I am sick of having small crawling things in my lovely home. For weeks I have wrestled with the children's nits, have endured their agonised yells as I try to extract the nasty creatures from their pristine locks with a savagely fine-toothed nitcomb. I have watched for signs of headlice, crablice and their less attractive relatives making their way across bathroom towel and kitchen tile. I've had it explained interminably (and have explained it myself in turn) that nits like clean hair to breed in, as well as nectarine complexions to walk across and beautiful faces to live over, but it doesn't make me feel much better. The only good nit, I'm afraid, is the one expiring in the bath, feebly waggling its parasitical tendrils and muttering, "Mother of mercy, is this the end of Rico?"
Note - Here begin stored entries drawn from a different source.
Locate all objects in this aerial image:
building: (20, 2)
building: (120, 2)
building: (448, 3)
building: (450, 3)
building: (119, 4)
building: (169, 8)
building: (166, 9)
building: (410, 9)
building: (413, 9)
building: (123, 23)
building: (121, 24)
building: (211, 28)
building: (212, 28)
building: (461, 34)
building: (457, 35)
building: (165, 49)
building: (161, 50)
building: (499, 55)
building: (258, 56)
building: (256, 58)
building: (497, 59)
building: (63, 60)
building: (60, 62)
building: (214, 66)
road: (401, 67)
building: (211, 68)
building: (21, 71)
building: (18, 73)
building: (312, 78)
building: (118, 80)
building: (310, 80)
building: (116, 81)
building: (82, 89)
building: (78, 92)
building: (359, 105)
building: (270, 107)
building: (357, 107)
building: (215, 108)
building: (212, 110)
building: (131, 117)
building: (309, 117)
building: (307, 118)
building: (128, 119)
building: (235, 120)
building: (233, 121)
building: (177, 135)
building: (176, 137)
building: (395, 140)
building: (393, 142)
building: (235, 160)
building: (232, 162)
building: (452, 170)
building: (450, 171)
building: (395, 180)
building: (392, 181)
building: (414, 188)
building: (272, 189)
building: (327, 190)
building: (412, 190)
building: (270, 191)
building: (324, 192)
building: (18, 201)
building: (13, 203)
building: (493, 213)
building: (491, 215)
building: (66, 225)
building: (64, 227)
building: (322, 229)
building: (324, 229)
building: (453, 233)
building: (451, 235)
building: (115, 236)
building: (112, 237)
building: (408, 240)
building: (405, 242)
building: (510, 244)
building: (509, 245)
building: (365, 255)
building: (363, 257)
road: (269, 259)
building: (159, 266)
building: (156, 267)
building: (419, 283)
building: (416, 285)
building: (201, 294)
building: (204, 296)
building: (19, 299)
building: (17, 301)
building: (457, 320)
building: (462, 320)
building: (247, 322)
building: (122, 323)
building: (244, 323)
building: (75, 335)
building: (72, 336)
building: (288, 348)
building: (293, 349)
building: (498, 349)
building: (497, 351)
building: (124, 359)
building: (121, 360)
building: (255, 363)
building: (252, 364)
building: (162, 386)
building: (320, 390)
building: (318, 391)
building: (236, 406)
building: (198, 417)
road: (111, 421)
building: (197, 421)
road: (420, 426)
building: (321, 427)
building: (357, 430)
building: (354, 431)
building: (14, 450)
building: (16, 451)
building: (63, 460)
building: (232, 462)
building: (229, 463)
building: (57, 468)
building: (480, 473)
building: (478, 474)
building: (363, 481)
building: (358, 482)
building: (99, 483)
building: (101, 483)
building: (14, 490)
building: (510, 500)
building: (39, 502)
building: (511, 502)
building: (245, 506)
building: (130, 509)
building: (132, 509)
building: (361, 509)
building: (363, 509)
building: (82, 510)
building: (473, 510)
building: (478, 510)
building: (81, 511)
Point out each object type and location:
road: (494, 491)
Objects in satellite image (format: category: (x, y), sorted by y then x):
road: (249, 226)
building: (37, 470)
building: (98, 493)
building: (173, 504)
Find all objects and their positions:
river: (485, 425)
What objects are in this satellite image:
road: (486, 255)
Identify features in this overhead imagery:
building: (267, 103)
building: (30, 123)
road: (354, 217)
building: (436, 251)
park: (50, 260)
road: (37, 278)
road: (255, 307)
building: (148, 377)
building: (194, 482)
Anyway, like a war veteran, I bade a final farewell to the nit world and took off on holiday. I wasn't back two hours when I became aware of something prickling my leg as I watched Last of the Mohicans. Nothing nasty, just a tiny scrabbling in the hairs on my calf. I scratched it away. Two more little twitchings and nibblings followed on my other leg. Was I empathising with Hawkeye and Chingachcook in the jungly wilderness? I rubbed the back of my knee, abstractedly.

It was minutes before I pulled up a denim hem to reveal a dozen of the little blighters apparently throwing a party all over my shins. I flicked one off, and two more hopped on. I tried to smack them with a rolled-up copy of Homes and Gardens (no flea infestation supplement this month, I notice) and the little blighters jumped over the descending missile, like Zen acrobats.

The house was seething with them. Woe betide anyone sitting on the upstairs loo, where the flea army would jump impertinently onto their bare knees.

The spare bedroom was like Omaha Beach, with the invaders' bodies carpeting the, er, carpet. If you put a flea-ridden garment in the washing machine, you opened the door 45 minutes later, and a Superflea would emerge, cleansed, full of beans, shouting "Yesss!" and bunching its fists... I trashed the late-nite chemist looking for NilFlea Spray. I spread Rug Patrol flea powder all over the living room until it resembled the den of a hopelessly untidy cocaine baron.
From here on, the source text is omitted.